## Assignment 1
According to the blog post on Alberta politics, in what city and year was the CCF founded?
## Assignment 2
Decide whether each statement below agrees with the blog post on Alberta politics, answering yes or no and quoting the deciding words: (a) Alberta has elected a conservative provincial government since the 1930's. (b) The CCF was the forerunner of a conservative party. (c) The writer's own blog usually covers Alberta's labour market.
## Assignment 3
Carry the blog post on Alberta politics forward from its final sentence.

## Text segment
☆ ☆ ☆ ☆ ☆ ☆ ☆
I wish to sincerely thank Dave for giving me the chance to post on his blog. I normally write about boring stuff like Alberta's labour market over in my own blog. Dave is giving me a chance to write about politics, a topic I love but isn't appropriate in my blog.

Alberta has a reputation of being the most conservative province in the country. Indeed, provincially we have elected a conservative government since the 1930's and this province has sent many conservative politicians and parties to Ottawa. When it comes to the bluster and rhetoric of the campaign, Alberta's conservative base tends to dominate. Conservative values tend to appeal to Albertans after dominating the discourse of this province for so long.

But Alberta is also the birth place of the CCF - the forerunner of the NDP - Canada's left wing party. It was founded in Calgary in 1932. In the 1920's Alberta, through the United Farmers movement, was responsible for sending 'Progressives' to Ottawa and caused probably the biggest constitutional crisis (and huge parliamentry drama) in Canada's history.

This post is not a history lesson. But the truth is that Alberta does have a number of active 'progressive' movements to counterbalance the conservative movements that get elected. While the parties may campaign from the right, they most often govern from the centre.
☆ ☆ ☆ ☆ ☆ ☆ ☆
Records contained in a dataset
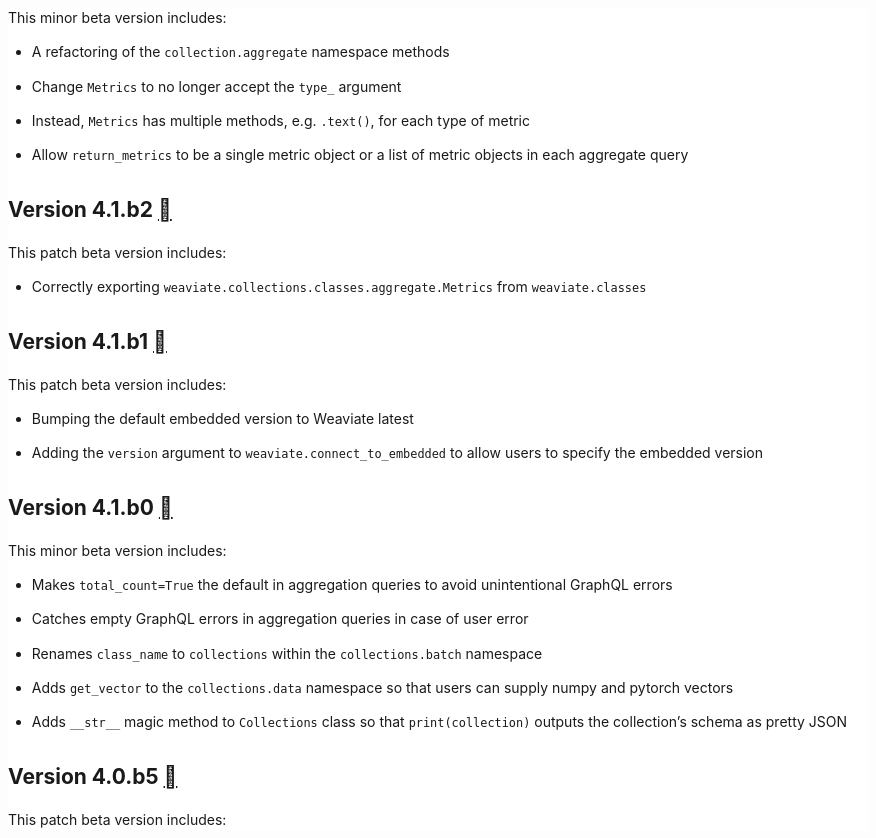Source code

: This minor beta version includes:

- A refactoring of the `collection.aggregate` namespace methods

- Change `Metrics` to no longer accept the `type_` argument

- Instead, `Metrics` has multiple methods, e.g. `.text()`, for each type of metric

- Allow `return_metrics` to be a single metric object or a list of metric objects in each aggregate query


## Version 4.1.b2 [](https://weaviate-python-client.readthedocs.io/en/stable/changelog.html\#version-4-1-b2 "Link to this heading")

This patch beta version includes:

- Correctly exporting `weaviate.collections.classes.aggregate.Metrics` from `weaviate.classes`


## Version 4.1.b1 [](https://weaviate-python-client.readthedocs.io/en/stable/changelog.html\#version-4-1-b1 "Link to this heading")

This patch beta version includes:

- Bumping the default embedded version to Weaviate latest

- Adding the `version` argument to `weaviate.connect_to_embedded` to allow users to specify the embedded version


## Version 4.1.b0 [](https://weaviate-python-client.readthedocs.io/en/stable/changelog.html\#version-4-1-b0 "Link to this heading")

This minor beta version includes:

- Makes `total_count=True` the default in aggregation queries to avoid unintentional GraphQL errors

- Catches empty GraphQL errors in aggregation queries in case of user error

- Renames `class_name` to `collections` within the `collections.batch` namespace

- Adds `get_vector` to the `collections.data` namespace so that users can supply numpy and pytorch vectors

- Adds `__str__` magic method to `Collections` class so that `print(collection)` outputs the collection’s schema as pretty JSON


## Version 4.0.b5 [](https://weaviate-python-client.readthedocs.io/en/stable/changelog.html\#version-4-0-b5 "Link to this heading")

This patch beta version includes:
☆ ☆ ☆ ☆ ☆ ☆ ☆
## Written response 1
Calgary, in 1932.

## Written response 2
(a) Yes: "provincially we have elected a conservative government since the 1930's"
(b) No: "the CCF - the forerunner of the NDP - Canada's left wing party"
(c) Yes: "I normally write about boring stuff like Alberta's labour market over in my own blog"

## Written response 3
Much is being made about the ascendency of the Wild Rose Alliance. Indeed, this party probably represents the biggest threat to the governing Conservatives since Laurence Decore and the Liberals forced the Tories to rebrand themselves in 1992. I believe Danielle Smith is doing everything right to unseat the Tories. One of her primary spokespeople is Ernie Isely and his message has recently been that the new party needs to 'moderate'. Indeed, the two defections this week were not from hard core raging social conservatives but from moderate tories who have problems with Ed Stelmach's leadership style and the apparent lack of democracy in their old party. 

The 'progressive' parties can't seem to get any traction on Ed or Danielle though. The Liberals can't seem to shake the ghost of the NEP from 30 years ago and nobody wants to listen to the NDP outside of a few ridings in Edmonton. In my opinion, the problem for the progressive side is leadership. They just cannot get a leader who is articulate in front of the camera and can play the political game. Instead, the Wild Rose elected that very leader and is able to capitlize on the province's disaffection of the Progressive Conservative Party of Alberta.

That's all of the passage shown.